Task statement: From the report on sovereign wealth fund assets below, reproduce word for word the passage that begins with the words "Global sovereign wealth funds" and ends with "(about $5.2 billion).".

Global sovereign wealth fund assets, including Nigeria’s, have reached $9,143,213,790,349, data released by the Sovereign Wealth Fund Institute (SWFI) has indicated.
Norway’s Norges Bank Investment Management with $1.4 trillion in assets, is the world’s biggest sovereign wealth fund, the report revealed. It is followed by China Investment Corporation — $1,222,307,000,000; Kuwait Investment Authority , $692,900,000,000; and Abu Dhabi Investment Authority, $649,175,654,400
A breakdown of the sovereign wealth fund market share by region as of September 9, 2021, indicated that Asia accounts for 41.7 per cent of the assets, followed by Middle East with 32.8 per cent and Europe with 18.1per cent. North America accounts for 3.8 per cent of sovereign wealth fund assets; Oceania and Pacific, 2.3 per cent; Africa, 0.9 per cent; and Latin America, 0.4 per cent.
The SWFI noted that the key difference from 2000 to 2012 versus 2012 to 2021 was investment returns in the current period, especially in markets fueled by central bank quantitative easing (QE) action.
Global sovereign wealth funds (SWFs) are a major source of institutional investor capital that have the potential to invest for the long term.
Nigeria’s sovereign wealth fund, which is being managed by the Nigeria Sovereign Investment Authority (NSIA) was ranked 59th among the 100 top sovereign wealth funds globally.
It now has around $3.5 billion in assets, up from $1.5 billion in 2015, when the current administration took over from the President Goodluck Jonathan government.
Meanwhile, assets of the world’s 300 largest retirement funds increased 11.5 per cent to $21.72 trillion in 2020, despite the effects of the COVID-19 pandemic which ravaged stock markets and economies in the first half of the year.
Nigeria’s current pension assets stands at N12.78 trillion (about $5.2 billion).
According to the latest annual survey by Pensions & Investments and Willis Towers Watson PLC’s Thinking Ahead Institute, the top funds’ assets also grew at a faster rate than a year earlier, when they increased by eight per cent.
Most markets quickly recovered from the effects of the pandemic, said Marisa A. Hall, London-based co-head of the Thinking Ahead Institute, who added that the S&P 500 index was back to pre-pandemic levels by August 2020 and notched more than an 18 per cent total return in 2020.
Over the past five years, assets increased by an annualised 7.9 per cent for the 300 funds and 8.9 per cent for the largest 20 funds in that group.
The latest survey showed that the challenging environment of the past year focused retirement plan executives on adapting their investment processes to encompass what Hall described as a total portfolio governance approach rather than traditional strategic asset allocation and three-dimensional investing that includes risk, return and impact.

Collected data:
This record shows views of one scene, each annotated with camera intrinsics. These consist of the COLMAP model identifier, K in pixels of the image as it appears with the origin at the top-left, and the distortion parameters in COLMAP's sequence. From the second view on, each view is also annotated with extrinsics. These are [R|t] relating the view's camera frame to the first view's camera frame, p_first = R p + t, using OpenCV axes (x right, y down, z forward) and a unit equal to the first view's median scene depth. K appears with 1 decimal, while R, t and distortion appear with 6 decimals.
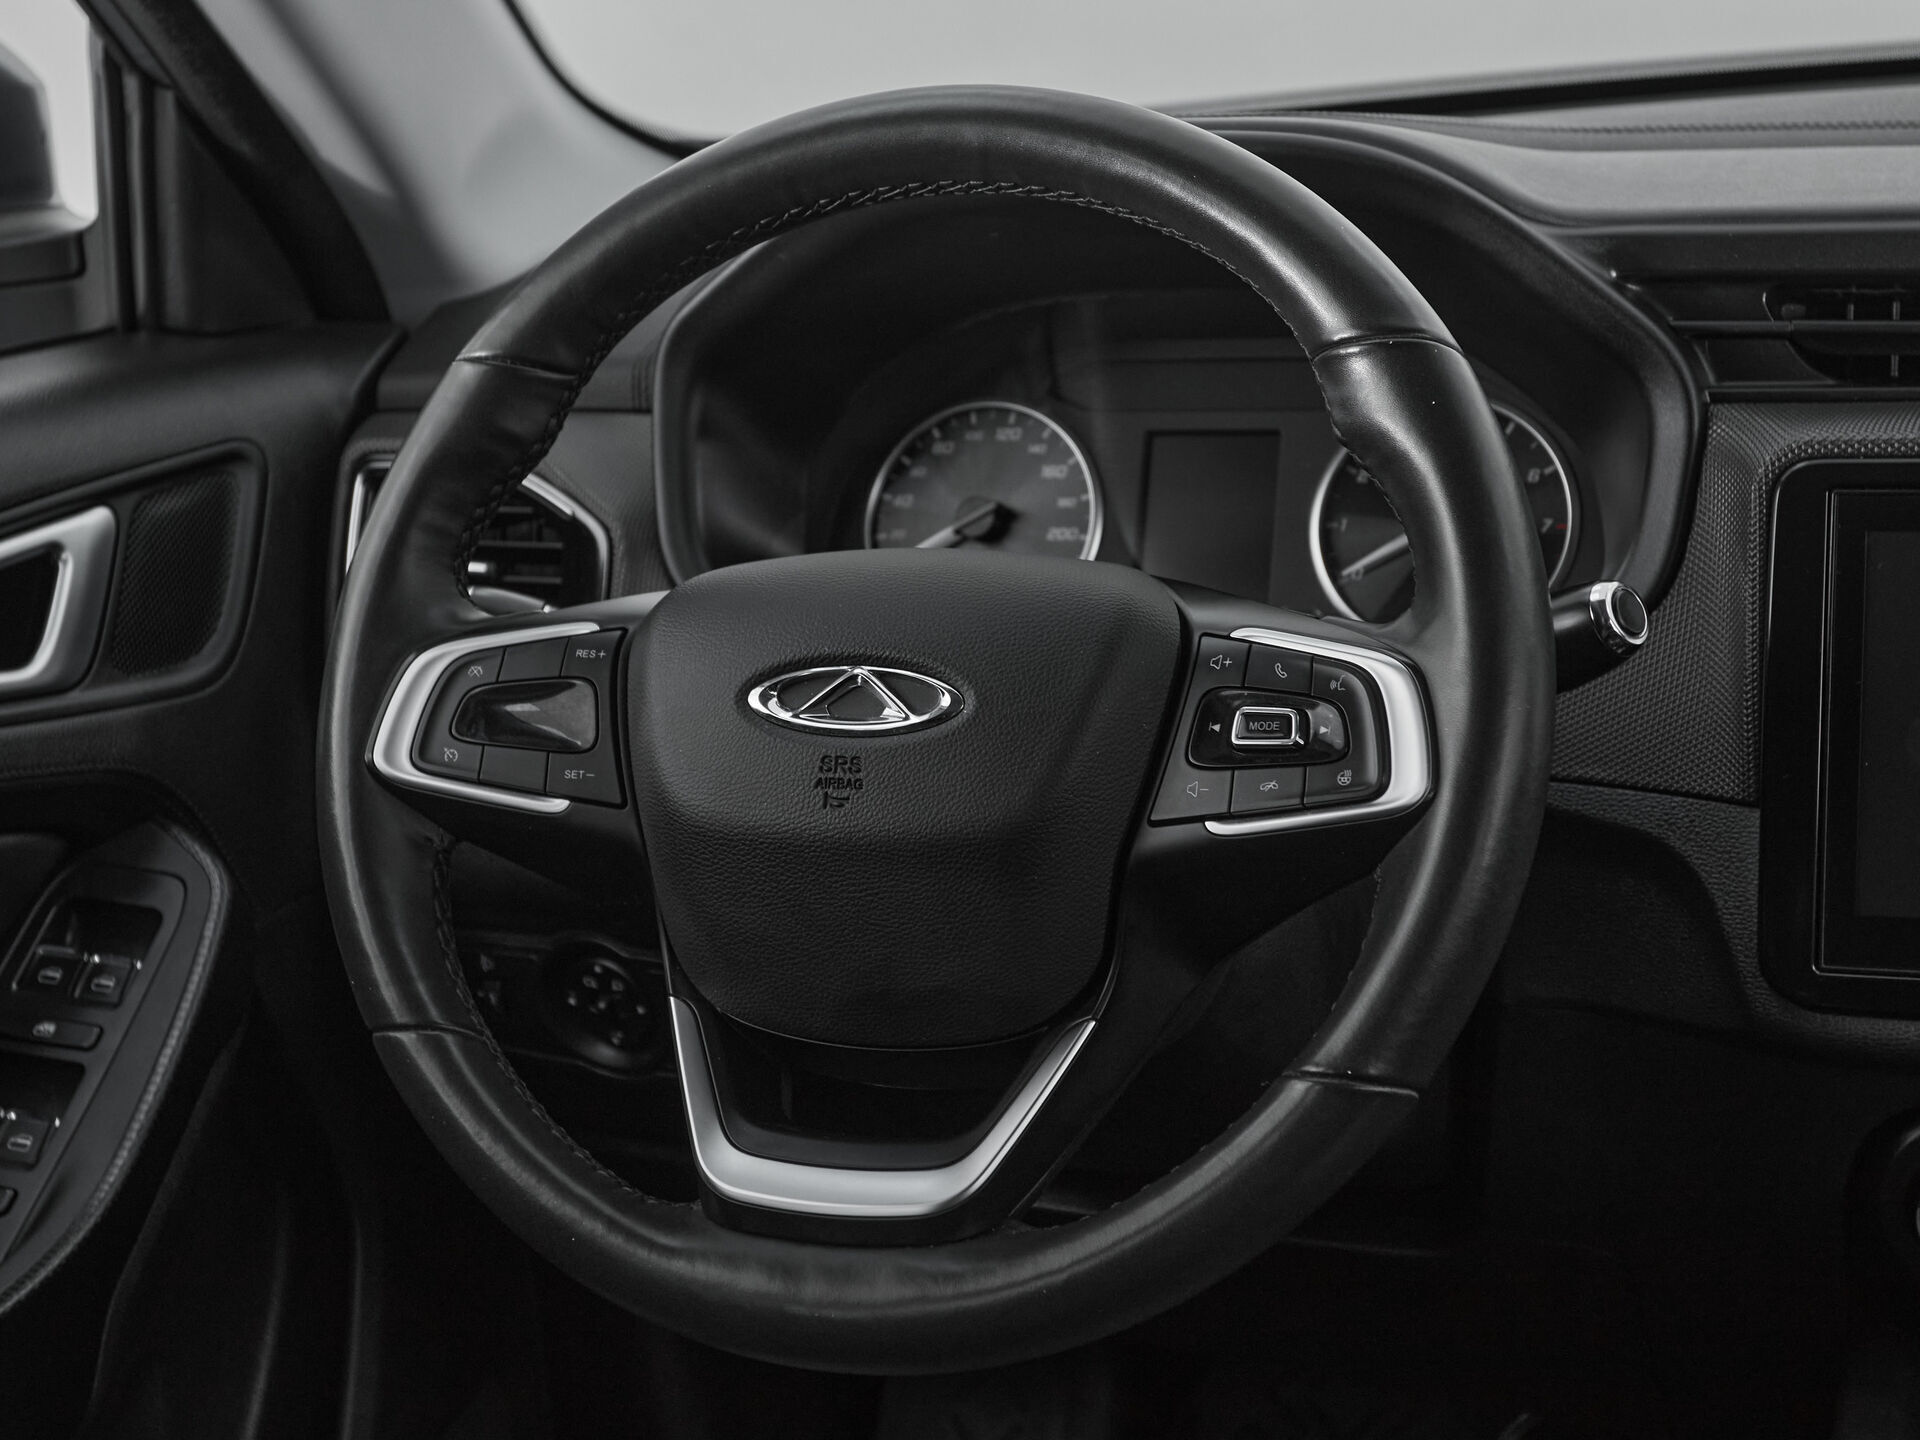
lens RADIAL K [[3291.4, 0, 960.0], [0, 3291.4, 720.0], [0, 0, 1]] dist [0.027105, 0.008864]
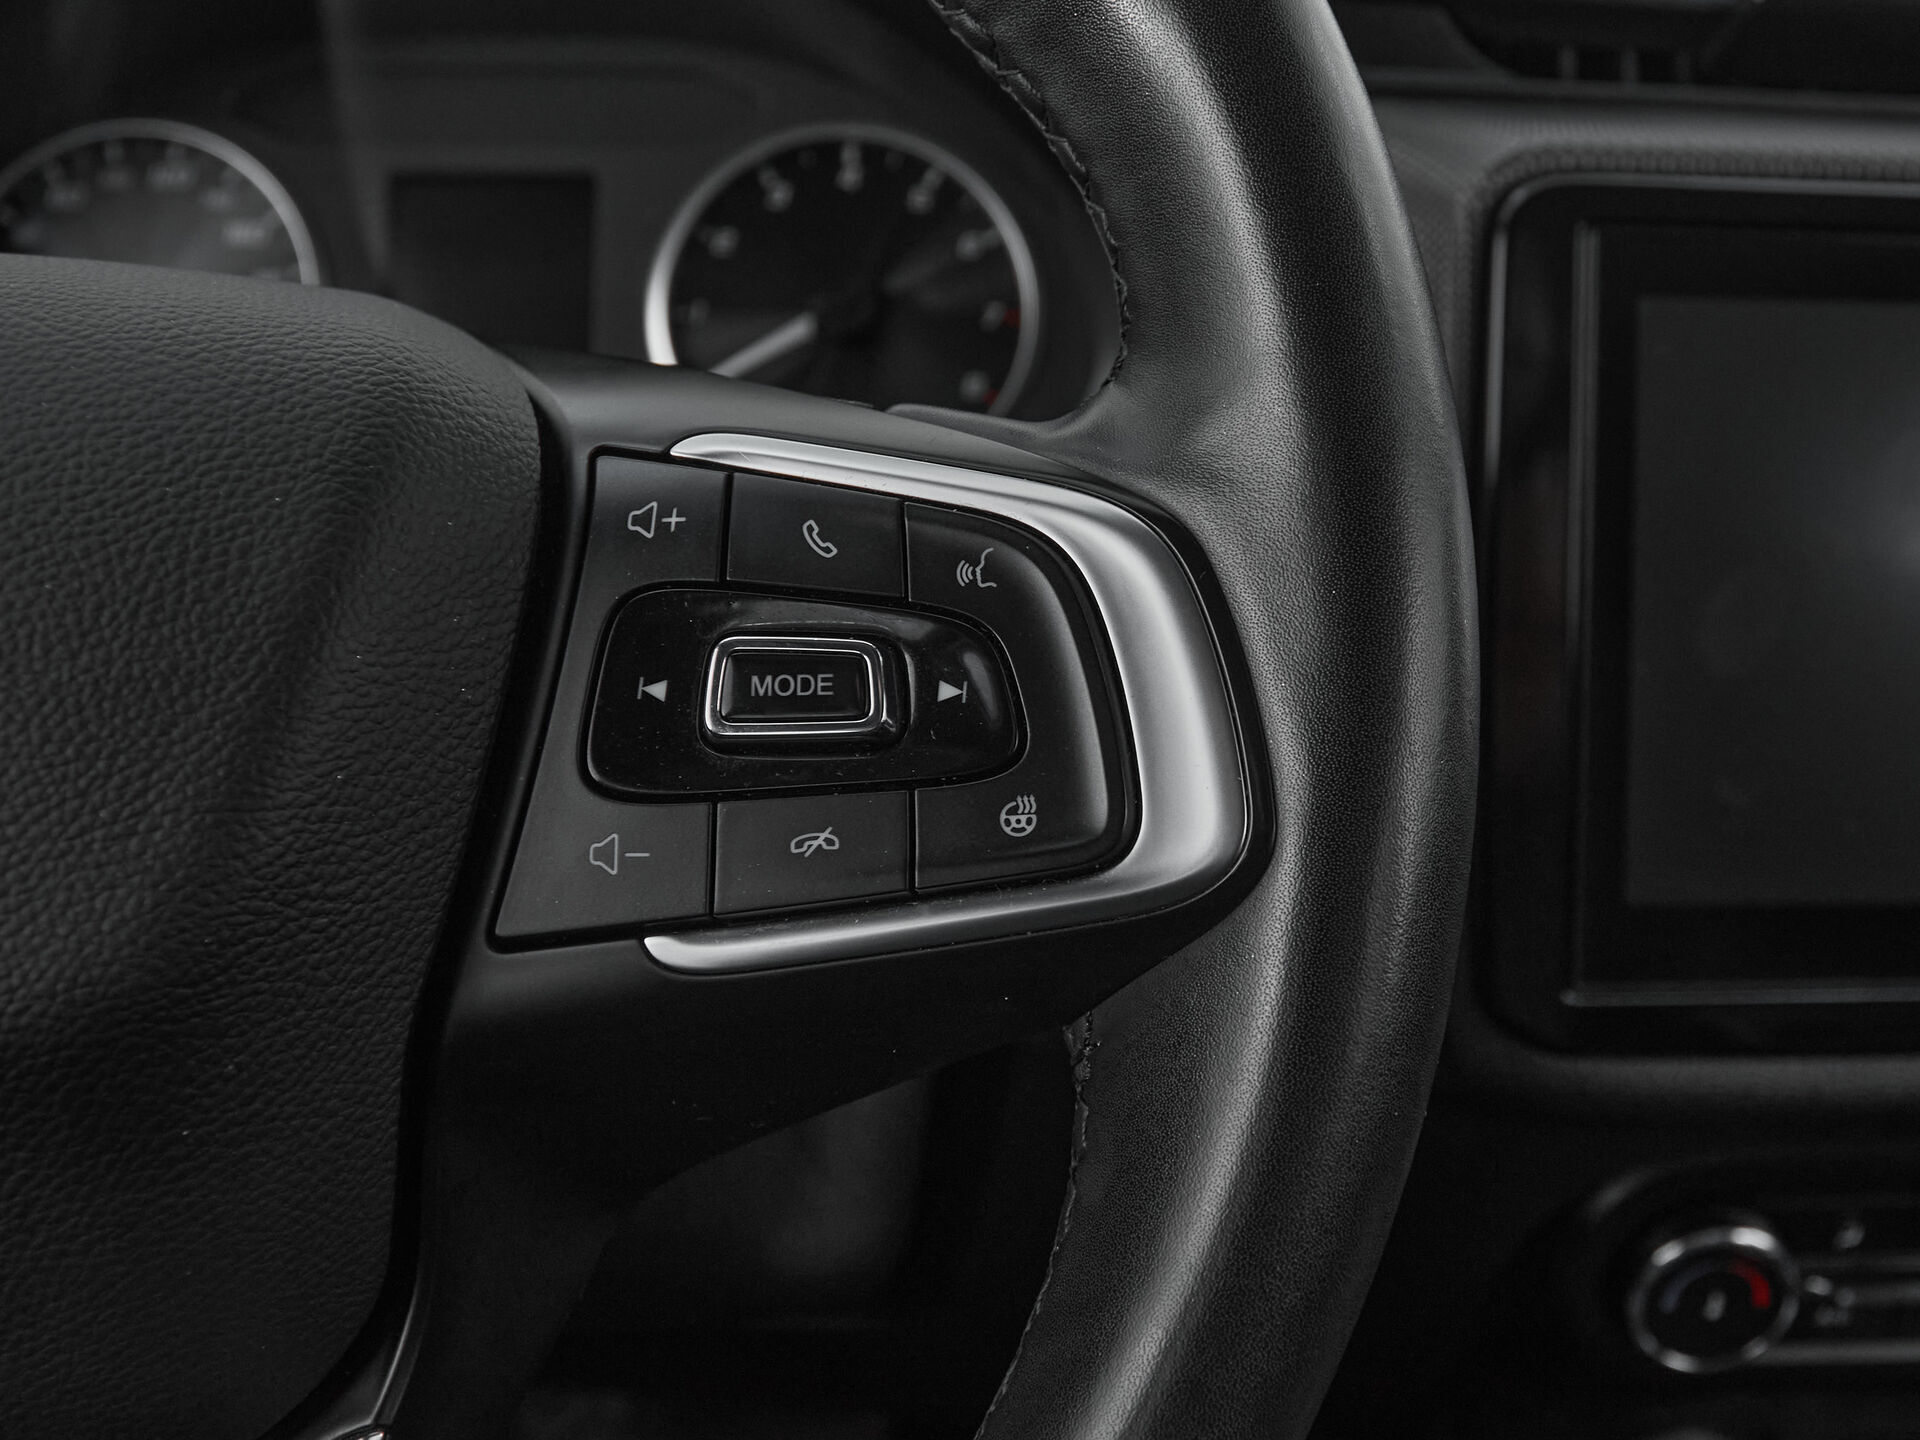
lens RADIAL K [[1710.5, 0, 960.0], [0, 1710.5, 720.0], [0, 0, 1]] dist [-0.054509, -0.003792]
pose [[0.923253, -0.060082, 0.379466, 0.034379], [0.020719, 0.994045, 0.106980, -0.015038], [-0.383634, -0.090907, 0.919000, 0.804255]]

Response area:
Global sovereign wealth funds (SWFs) are a major source of institutional investor capital that have the potential to invest for the long term.
Nigeria’s sovereign wealth fund, which is being managed by the Nigeria Sovereign Investment Authority (NSIA) was ranked 59th among the 100 top sovereign wealth funds globally.
It now has around $3.5 billion in assets, up from $1.5 billion in 2015, when the current administration took over from the President Goodluck Jonathan government.
Meanwhile, assets of the world’s 300 largest retirement funds increased 11.5 per cent to $21.72 trillion in 2020, despite the effects of the COVID-19 pandemic which ravaged stock markets and economies in the first half of the year.
Nigeria’s current pension assets stands at N12.78 trillion (about $5.2 billion).